The large complex ordered by Charles Bourbon was a symbol of the new ideas regarding assistance for the needy and the ‘reeducation” of the underprivileged classes. It was an attempt with clear associations with the Enlightenment to combat the widespread pauperism afflicting Naples at the beginning of the 18th century. It was also the focus of many documents – payments and annotations by the governors of the ancient banks – held at the Historical Archives of the Banco di Napoli.

His Royal Highness of our Majesty the King has resolved to constitute in his faithful city, similar to the most celebrated cities of Europe, a new Hospice to house the poor and teach the youth all of the necessary skills. July 15, 1750.


Was the enormous construction built next to Capodimonte Hill a grey prison? What were the personal stories of its many guests, young and old, men and women? Thanks to the copied texts from the 18th century, from the payment orders made in the name of the Royal Hospice, it is possible to reconstruct the daily life of those special ‘guests’: to know what they ate, how they spent their days, what they wore…


127,50 ducats for 200 shirts, 50 pairs of shoes and 50 canvas shirts,  231 rotola of rice 12 tomola of beans, 12 tomola of fava beans, 3 cantara of dried salted cod , 4 cantara of stockfish, 150 rotola of cheese, 424 rotola of beef, 24 stara of oil, 211 rotola of lard, 84 barili of wine

The activities of the young guests at the institution, and sometimes their names, alternate with the large payments made to complete the huge construction, and the investments made to create schools and shops in the same building. This continued alternation allows us to reconstruct the lives and stories of the poverty stricken people.

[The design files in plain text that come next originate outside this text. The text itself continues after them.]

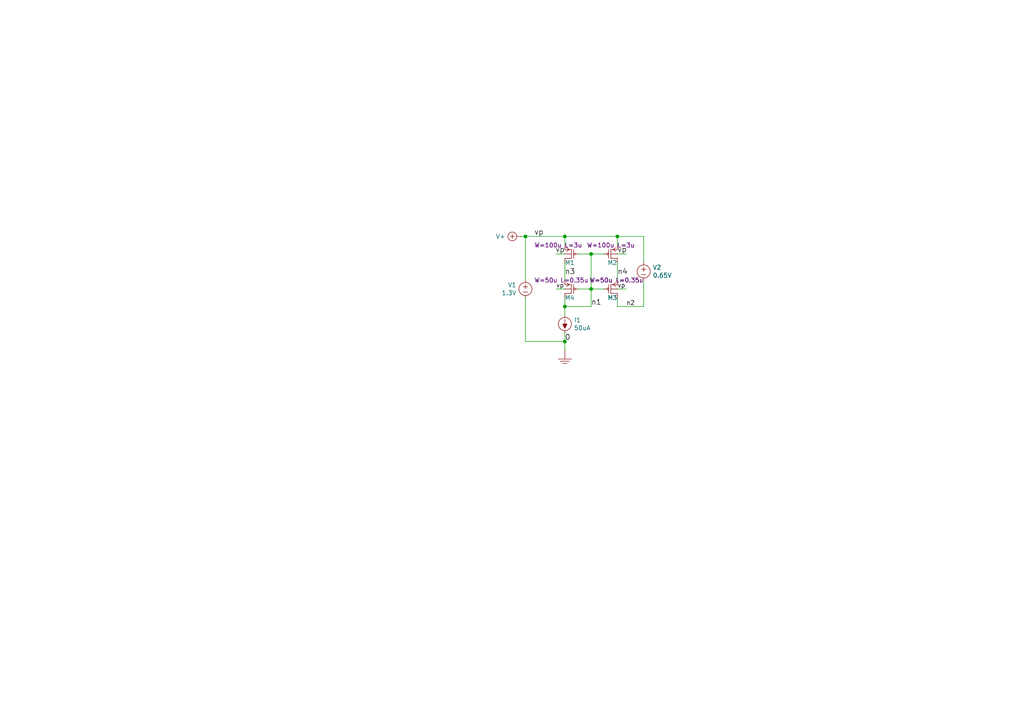
<source format=kicad_sch>
(kicad_sch (version 20230121) (generator eeschema)

  (uuid 32ca3c39-6927-454d-885b-52e27ea52f31)

  (paper "A4")

  

  (junction (at 163.83 68.58) (diameter 0) (color 0 0 0 0)
    (uuid 0f1e01f1-09ea-4389-a0e6-f571fc38d954)
  )
  (junction (at 179.07 68.58) (diameter 0) (color 0 0 0 0)
    (uuid 27c6400c-732c-4975-a946-4d98450ae6ce)
  )
  (junction (at 152.4 68.58) (diameter 0) (color 0 0 0 0)
    (uuid 941fc665-7170-4c8d-a15c-229f91c8725c)
  )
  (junction (at 171.45 73.66) (diameter 0) (color 0 0 0 0)
    (uuid c9452bf9-70be-4771-a9ff-42db6ee4f992)
  )
  (junction (at 163.83 88.9) (diameter 0) (color 0 0 0 0)
    (uuid d456f2a2-b616-4f73-9000-3868f2bda075)
  )
  (junction (at 171.45 83.82) (diameter 0) (color 0 0 0 0)
    (uuid e4fcd377-bae6-49ce-b61e-7b28dc5430c7)
  )
  (junction (at 163.83 99.06) (diameter 0) (color 0 0 0 0)
    (uuid f9296901-f5dd-4d91-a6c3-c842ef1c18e6)
  )

  (wire (pts (xy 179.07 88.9) (xy 186.69 88.9))
    (stroke (width 0) (type default))
    (uuid 038b191b-23a5-4c20-bee7-3ab437e1a382)
  )
  (wire (pts (xy 163.83 71.12) (xy 163.83 68.58))
    (stroke (width 0) (type default))
    (uuid 048433f8-9ba1-4e97-b467-2b81bd43c2fd)
  )
  (wire (pts (xy 163.83 88.9) (xy 163.83 91.44))
    (stroke (width 0) (type default))
    (uuid 0f7a6396-f1a5-49ca-9f86-2dcdcbc4fe3f)
  )
  (wire (pts (xy 186.69 76.2) (xy 186.69 68.58))
    (stroke (width 0) (type default))
    (uuid 12294370-b46a-4264-b7be-b76177dea118)
  )
  (wire (pts (xy 152.4 99.06) (xy 163.83 99.06))
    (stroke (width 0) (type default))
    (uuid 16f30e3e-4459-433c-969a-ac8e43ae6fbb)
  )
  (wire (pts (xy 179.07 86.36) (xy 179.07 88.9))
    (stroke (width 0) (type default))
    (uuid 2ca5fb77-d9da-4682-9788-d696d7819d48)
  )
  (wire (pts (xy 163.83 96.52) (xy 163.83 99.06))
    (stroke (width 0) (type default))
    (uuid 2de0a51b-3f4a-49ac-aaf6-931f89cfd166)
  )
  (wire (pts (xy 163.83 76.2) (xy 163.83 81.28))
    (stroke (width 0) (type default))
    (uuid 306cb451-116f-448d-8a45-8ca6f8f684f5)
  )
  (wire (pts (xy 171.45 83.82) (xy 171.45 88.9))
    (stroke (width 0) (type default))
    (uuid 3944e33a-cf08-4d9c-bfed-24375e9f24ba)
  )
  (wire (pts (xy 179.07 71.12) (xy 179.07 68.58))
    (stroke (width 0) (type default))
    (uuid 3fe4e405-d5a5-4def-822c-ee132771c4ea)
  )
  (wire (pts (xy 179.07 73.66) (xy 181.61 73.66))
    (stroke (width 0) (type default))
    (uuid 48b06cb9-0c96-4efa-a135-f69351d0f1d5)
  )
  (wire (pts (xy 161.29 83.82) (xy 163.83 83.82))
    (stroke (width 0) (type default))
    (uuid 4afccec6-63d2-4e47-a549-dc06e013af2c)
  )
  (wire (pts (xy 167.64 73.66) (xy 171.45 73.66))
    (stroke (width 0) (type default))
    (uuid 548e878b-56a4-4ad7-b7ae-7efad91a375d)
  )
  (wire (pts (xy 171.45 83.82) (xy 167.64 83.82))
    (stroke (width 0) (type default))
    (uuid 685128b7-75ad-4a79-9243-54f8e8eab773)
  )
  (wire (pts (xy 152.4 68.58) (xy 152.4 81.28))
    (stroke (width 0) (type default))
    (uuid 7bc17c14-6e3a-438e-bff4-99964bfed5c6)
  )
  (wire (pts (xy 171.45 73.66) (xy 171.45 83.82))
    (stroke (width 0) (type default))
    (uuid 87b3132b-f1c1-49a7-a093-1bc6810528a5)
  )
  (wire (pts (xy 163.83 99.06) (xy 163.83 101.6))
    (stroke (width 0) (type default))
    (uuid 91e2767e-128e-4200-8de5-dd268c534e4c)
  )
  (wire (pts (xy 163.83 86.36) (xy 163.83 88.9))
    (stroke (width 0) (type default))
    (uuid 93cbf293-4b1f-4aa2-b60a-1cf43526da63)
  )
  (wire (pts (xy 163.83 73.66) (xy 161.29 73.66))
    (stroke (width 0) (type default))
    (uuid a932ee5d-18ca-4aa3-a57f-c1de3d40c3dd)
  )
  (wire (pts (xy 171.45 83.82) (xy 175.26 83.82))
    (stroke (width 0) (type default))
    (uuid acd88648-0674-4808-8f13-5ee3ef728de0)
  )
  (wire (pts (xy 171.45 88.9) (xy 163.83 88.9))
    (stroke (width 0) (type default))
    (uuid af16c7ca-d333-460a-858c-158724fb71a9)
  )
  (wire (pts (xy 163.83 68.58) (xy 179.07 68.58))
    (stroke (width 0) (type default))
    (uuid b7c4e507-b622-4d79-8191-843983774947)
  )
  (wire (pts (xy 179.07 83.82) (xy 181.61 83.82))
    (stroke (width 0) (type default))
    (uuid b80932c2-0d63-4033-b963-5ec0a265df9b)
  )
  (wire (pts (xy 152.4 86.36) (xy 152.4 99.06))
    (stroke (width 0) (type default))
    (uuid c748ce75-9db4-47f2-8c47-2e0ed0fda817)
  )
  (wire (pts (xy 179.07 68.58) (xy 186.69 68.58))
    (stroke (width 0) (type default))
    (uuid ce610fa3-f98a-456d-a10b-9d7c1eb60e5f)
  )
  (wire (pts (xy 179.07 81.28) (xy 179.07 76.2))
    (stroke (width 0) (type default))
    (uuid d460cb39-2db7-4e23-b168-ad750b97a1ff)
  )
  (wire (pts (xy 152.4 68.58) (xy 163.83 68.58))
    (stroke (width 0) (type default))
    (uuid d4c748ef-60e7-478e-9539-dee7cbbb22c3)
  )
  (wire (pts (xy 151.13 68.58) (xy 152.4 68.58))
    (stroke (width 0) (type default))
    (uuid e85c6621-880a-4e08-88cb-a43bfad0ef92)
  )
  (wire (pts (xy 171.45 73.66) (xy 175.26 73.66))
    (stroke (width 0) (type default))
    (uuid e90c39e8-7746-45dd-a49a-f6a5d5e39f90)
  )
  (wire (pts (xy 186.69 81.28) (xy 186.69 88.9))
    (stroke (width 0) (type default))
    (uuid ee738722-db1a-427b-b172-d2325dd578b0)
  )

  (label "vp" (at 179.07 73.66 0) (fields_autoplaced)
    (effects (font (size 1.524 1.524)) (justify left bottom))
    (uuid 2b9e569c-9787-4d51-8ae6-2023bf36b7cb)
  )
  (label "n2" (at 181.61 88.9 0) (fields_autoplaced)
    (effects (font (size 1.27 1.27)) (justify left bottom))
    (uuid 39f19b97-ad55-4523-974a-3c80db5570ed)
  )
  (label "vp" (at 179.07 83.82 0) (fields_autoplaced)
    (effects (font (size 1.27 1.27)) (justify left bottom))
    (uuid 3ac353a0-2b55-4613-80d2-a1f72e5bb653)
  )
  (label "0" (at 163.83 99.06 0) (fields_autoplaced)
    (effects (font (size 1.524 1.524)) (justify left bottom))
    (uuid 4016c77c-c929-4b54-a669-d8561a0a18fa)
  )
  (label "n3" (at 163.83 80.01 0) (fields_autoplaced)
    (effects (font (size 1.524 1.524)) (justify left bottom))
    (uuid 4fd8850b-bf1e-42db-a54e-7d69275e3bb5)
  )
  (label "vp" (at 154.94 68.58 0) (fields_autoplaced)
    (effects (font (size 1.524 1.524)) (justify left bottom))
    (uuid 55f50159-dc6c-4c70-8e7f-107fe2943403)
  )
  (label "vp" (at 163.83 73.66 180) (fields_autoplaced)
    (effects (font (size 1.524 1.524)) (justify right bottom))
    (uuid 78f9ab69-0fd9-4388-8f7b-e4d48710faa7)
  )
  (label "n1" (at 171.45 88.9 0) (fields_autoplaced)
    (effects (font (size 1.524 1.524)) (justify left bottom))
    (uuid 8b287952-5a15-4f08-b148-bb2c8b0c8d2c)
  )
  (label "vp" (at 161.29 83.82 0) (fields_autoplaced)
    (effects (font (size 1.27 1.27)) (justify left bottom))
    (uuid eca09a03-6d00-4ae6-aa44-e31b75bd5c86)
  )
  (label "n4" (at 179.07 80.01 0) (fields_autoplaced)
    (effects (font (size 1.524 1.524)) (justify left bottom))
    (uuid f165c3cd-fa6d-4b05-bc76-3b31c067163a)
  )

  (symbol (lib_id "sch-rescue:V-PLUS-SUPPLY-Sources_Power") (at 148.59 68.58 90) (unit 1)
    (in_bom yes) (on_board yes) (dnp no)
    (uuid 00000000-0000-0000-0000-00005ee601a3)
    (property "Reference" "#PWR1" (at 144.78 68.58 0)
      (effects (font (size 1.27 1.27)) (justify bottom) hide)
    )
    (property "Value" "V+" (at 146.6342 68.58 90)
      (effects (font (size 1.27 1.27)) (justify left))
    )
    (property "Footprint" "" (at 148.59 68.58 0)
      (effects (font (size 1.524 1.524)) hide)
    )
    (property "Datasheet" "" (at 148.59 68.58 0)
      (effects (font (size 1.524 1.524)) hide)
    )
    (pin "1" (uuid 263e0aef-fce0-471f-bcc5-462edb194eee))
    (instances
      (project "sch"
        (path "/32ca3c39-6927-454d-885b-52e27ea52f31"
          (reference "#PWR1") (unit 1)
        )
      )
    )
  )

  (symbol (lib_id "sch-rescue:V-IND-DC-Sources_Signal") (at 152.4 83.82 0) (mirror y) (unit 1)
    (in_bom yes) (on_board yes) (dnp no)
    (uuid 00000000-0000-0000-0000-00005ee624d9)
    (property "Reference" "V1" (at 149.7838 82.6516 0)
      (effects (font (size 1.27 1.27)) (justify left))
    )
    (property "Value" "1.3V" (at 149.7838 84.963 0)
      (effects (font (size 1.27 1.27)) (justify left))
    )
    (property "Footprint" "" (at 158.75 83.82 0)
      (effects (font (size 1.524 1.524)) hide)
    )
    (property "Datasheet" "" (at 158.75 83.82 0)
      (effects (font (size 1.524 1.524)) hide)
    )
    (pin "2" (uuid 69b1f027-18f6-4f19-bd80-0ba91b7b23d1))
    (pin "1" (uuid 2b46058d-ad14-423d-b97c-8057c6976b11))
    (instances
      (project "sch"
        (path "/32ca3c39-6927-454d-885b-52e27ea52f31"
          (reference "V1") (unit 1)
        )
      )
    )
  )

  (symbol (lib_id "sch-rescue:I-IND-DC-Sources_Signal") (at 163.83 93.98 0) (unit 1)
    (in_bom yes) (on_board yes) (dnp no)
    (uuid 00000000-0000-0000-0000-00005ee64339)
    (property "Reference" "I1" (at 166.4462 92.8116 0)
      (effects (font (size 1.27 1.27)) (justify left))
    )
    (property "Value" "50uA" (at 166.4462 95.123 0)
      (effects (font (size 1.27 1.27)) (justify left))
    )
    (property "Footprint" "" (at 155.575 93.98 0)
      (effects (font (size 1.524 1.524)) hide)
    )
    (property "Datasheet" "" (at 155.575 93.98 0)
      (effects (font (size 1.524 1.524)) hide)
    )
    (pin "1" (uuid 0b377aec-2cd2-48ab-a911-ddee57e806c5))
    (pin "2" (uuid ae307aad-822b-4d42-a3cf-8b2d96b7798d))
    (instances
      (project "sch"
        (path "/32ca3c39-6927-454d-885b-52e27ea52f31"
          (reference "I1") (unit 1)
        )
      )
    )
  )

  (symbol (lib_id "sch-rescue:PCH-ENH-4TERM-GENERIC-Transistors_MOSFET") (at 166.37 73.66 0) (mirror y) (unit 1)
    (in_bom yes) (on_board yes) (dnp no)
    (uuid 00000000-0000-0000-0000-00005ee6c772)
    (property "Reference" "M1" (at 163.83 76.2 0)
      (effects (font (size 1.27 1.27)) (justify right))
    )
    (property "Value" "${SIM.PARAMS}" (at 154.94 71.12 0)
      (effects (font (size 1.27 1.27)) (justify right))
    )
    (property "Footprint" "" (at 174.498 60.452 0)
      (effects (font (size 1.524 1.524)) hide)
    )
    (property "Datasheet" "" (at 161.544 71.501 0)
      (effects (font (size 1.524 1.524)) hide)
    )
    (property "Sim.Device" "SPICE" (at 0 0 0)
      (effects (font (size 1.27 1.27)) hide)
    )
    (property "Sim.Params" "W=100u L=3u" (at 154.94 71.12 0)
      (effects (font (size 1.27 1.27)) (justify right))
    )
    (property "Sim.Pins" "1=1 1=2 1=3 1=4" (at 161.29 71.755 0)
      (effects (font (size 1.524 1.524)) (justify left) hide)
    )
    (pin "s" (uuid b1f0342b-9cf2-4416-a6b2-5be1863bae3e))
    (pin "b" (uuid b5da695d-c879-457d-9d6f-802288de4a86))
    (pin "d" (uuid 28b1f67d-0cca-47dd-9180-5705aa2dfefa))
    (pin "g" (uuid bb9c9c5a-4239-4167-bbbd-bb509936240c))
    (instances
      (project "sch"
        (path "/32ca3c39-6927-454d-885b-52e27ea52f31"
          (reference "M1") (unit 1)
        )
      )
    )
  )

  (symbol (lib_id "sch-rescue:PCH-ENH-4TERM-GENERIC-Transistors_MOSFET") (at 176.53 73.66 0) (unit 1)
    (in_bom yes) (on_board yes) (dnp no)
    (uuid 00000000-0000-0000-0000-00005ee6f968)
    (property "Reference" "M2" (at 179.07 76.2 0)
      (effects (font (size 1.27 1.27)) (justify right))
    )
    (property "Value" "${SIM.PARAMS}" (at 184.15 71.12 0)
      (effects (font (size 1.27 1.27)) (justify right))
    )
    (property "Footprint" "" (at 168.402 60.452 0)
      (effects (font (size 1.524 1.524)) hide)
    )
    (property "Datasheet" "" (at 181.356 71.501 0)
      (effects (font (size 1.524 1.524)) hide)
    )
    (property "Sim.Device" "SPICE" (at 0 0 0)
      (effects (font (size 1.27 1.27)) hide)
    )
    (property "Sim.Params" "W=100u L=3u" (at 184.15 71.12 0)
      (effects (font (size 1.27 1.27)) (justify right))
    )
    (property "Sim.Pins" "1=1 1=2 1=3 1=4" (at 181.61 71.755 0)
      (effects (font (size 1.524 1.524)) (justify left) hide)
    )
    (pin "d" (uuid 4e3ddd83-ee0d-4cec-9a34-6888ac467d40))
    (pin "b" (uuid 2bb1aa05-41ff-4def-9e81-b3c624d8e3d5))
    (pin "s" (uuid 3dff72a5-0dfa-4275-be80-0438e6ce3e59))
    (pin "g" (uuid c2c34141-0903-48ba-834e-1659a12b16cf))
    (instances
      (project "sch"
        (path "/32ca3c39-6927-454d-885b-52e27ea52f31"
          (reference "M2") (unit 1)
        )
      )
    )
  )

  (symbol (lib_id "sch-rescue:V-IND-DC-Sources_Signal") (at 186.69 78.74 0) (unit 1)
    (in_bom yes) (on_board yes) (dnp no)
    (uuid 00000000-0000-0000-0000-00005ee7a4ab)
    (property "Reference" "V2" (at 189.3062 77.5716 0)
      (effects (font (size 1.27 1.27)) (justify left))
    )
    (property "Value" "0.65V" (at 189.3062 79.883 0)
      (effects (font (size 1.27 1.27)) (justify left))
    )
    (property "Footprint" "" (at 180.34 78.74 0)
      (effects (font (size 1.524 1.524)) hide)
    )
    (property "Datasheet" "" (at 180.34 78.74 0)
      (effects (font (size 1.524 1.524)) hide)
    )
    (pin "2" (uuid 7dfd17ff-1f1a-40db-b312-715e6ddc53f6))
    (pin "1" (uuid c403504f-ff34-479a-aca9-f34699b43619))
    (instances
      (project "sch"
        (path "/32ca3c39-6927-454d-885b-52e27ea52f31"
          (reference "V2") (unit 1)
        )
      )
    )
  )

  (symbol (lib_id "sch-rescue:GND-Earth-REF-Sources_Power") (at 163.83 104.14 0) (unit 1)
    (in_bom yes) (on_board yes) (dnp no)
    (uuid 00000000-0000-0000-0000-00005ee858da)
    (property "Reference" "#PWR2" (at 163.195 108.585 0)
      (effects (font (size 1.27 1.27)) hide)
    )
    (property "Value" "GND-Earth-REF" (at 163.83 106.68 0)
      (effects (font (size 1.27 1.27)) hide)
    )
    (property "Footprint" "" (at 163.83 104.14 0)
      (effects (font (size 1.27 1.27)) hide)
    )
    (property "Datasheet" "" (at 163.83 104.14 0)
      (effects (font (size 1.27 1.27)) hide)
    )
    (pin "1" (uuid b49409a5-0681-4785-a944-df86bebc42d8))
    (instances
      (project "sch"
        (path "/32ca3c39-6927-454d-885b-52e27ea52f31"
          (reference "#PWR2") (unit 1)
        )
      )
    )
  )

  (symbol (lib_id "sch-rescue:PCH-ENH-4TERM-GENERIC-Transistors_MOSFET") (at 176.53 83.82 0) (unit 1)
    (in_bom yes) (on_board yes) (dnp no)
    (uuid 00000000-0000-0000-0000-000061512fb2)
    (property "Reference" "M3" (at 179.07 86.36 0)
      (effects (font (size 1.27 1.27)) (justify right))
    )
    (property "Value" "${SIM.PARAMS}" (at 186.69 81.28 0)
      (effects (font (size 1.27 1.27)) (justify right))
    )
    (property "Footprint" "" (at 168.402 70.612 0)
      (effects (font (size 1.524 1.524)) hide)
    )
    (property "Datasheet" "" (at 181.356 81.661 0)
      (effects (font (size 1.524 1.524)) hide)
    )
    (property "Sim.Device" "SPICE" (at 0 0 0)
      (effects (font (size 1.27 1.27)) hide)
    )
    (property "Sim.Params" "W=50u L=0.35u" (at 186.69 81.28 0)
      (effects (font (size 1.27 1.27)) (justify right))
    )
    (property "Sim.Pins" "1=1 1=2 1=3 1=4" (at 181.61 81.915 0)
      (effects (font (size 1.524 1.524)) (justify left) hide)
    )
    (pin "d" (uuid 0ddc64d3-9eb3-41f7-a113-291ae14e3918))
    (pin "b" (uuid 2636c105-4026-41cc-99a5-42c3a2555862))
    (pin "s" (uuid d30d34d3-0ec5-46d3-9722-876a63dd2228))
    (pin "g" (uuid 9b181232-5387-41e1-95c7-c569ddca4779))
    (instances
      (project "sch"
        (path "/32ca3c39-6927-454d-885b-52e27ea52f31"
          (reference "M3") (unit 1)
        )
      )
    )
  )

  (symbol (lib_id "sch-rescue:PCH-ENH-4TERM-GENERIC-Transistors_MOSFET") (at 166.37 83.82 0) (mirror y) (unit 1)
    (in_bom yes) (on_board yes) (dnp no)
    (uuid 00000000-0000-0000-0000-000062df1a2d)
    (property "Reference" "M4" (at 163.83 86.36 0)
      (effects (font (size 1.27 1.27)) (justify right))
    )
    (property "Value" "${SIM.PARAMS}" (at 154.94 81.28 0)
      (effects (font (size 1.27 1.27)) (justify right))
    )
    (property "Footprint" "" (at 174.498 70.612 0)
      (effects (font (size 1.524 1.524)) hide)
    )
    (property "Datasheet" "" (at 161.544 81.661 0)
      (effects (font (size 1.524 1.524)) hide)
    )
    (property "Sim.Device" "SPICE" (at 0 0 0)
      (effects (font (size 1.27 1.27)) hide)
    )
    (property "Sim.Params" "W=50u L=0.35u" (at 154.94 81.28 0)
      (effects (font (size 1.27 1.27)) (justify right))
    )
    (property "Sim.Pins" "1=1 1=2 1=3 1=4" (at 161.29 81.915 0)
      (effects (font (size 1.524 1.524)) (justify left) hide)
    )
    (pin "b" (uuid d14122f0-cffb-4cd4-a96f-c37bd6e53189))
    (pin "g" (uuid f53e7476-d8be-4806-b375-89961fe22dc9))
    (pin "d" (uuid 03572125-66c7-4de9-a3d9-514b2d83f9e5))
    (pin "s" (uuid 7e01bcc1-bd0c-472a-8261-d3663b978ba5))
    (instances
      (project "sch"
        (path "/32ca3c39-6927-454d-885b-52e27ea52f31"
          (reference "M4") (unit 1)
        )
      )
    )
  )

  (sheet_instances
    (path "/" (page "1"))
  )
)

</source>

1774, 7 ducats for the charitable subsidy given to Francesca Annamaria Esposito, one of the lady residents at the Hospice, for her wedding.


1782, 4 ducats to Agnello Fontana as instructor to teach the poor young people in our General Hospice practical surgery and the art of leeching


1793, 4,100 ducats for machine tools, assembly plants, material, products and everything else needed to set up the production of silk drapes and tfor the instruction and useful application of 150 individuals, both male and female, who are kept at our general Hospice.


Sometimes, according to the documents, one of the more talented “guests” was able to find success outside of the institution. Some learned a trade and could finally emancipate themselves from their condition; others were talented in the arts, often in music, and they were sponsored by the Hospice to study at the prestigious conservatories…


1794, 10 ducats to the conservatory of Santa Maria di Loreto for the prepayment of the semester for the orphan Salvatore Gallo della Torre Annunziata, a young man who was employed by our Hospice as maestro di cappella and played the French Horn.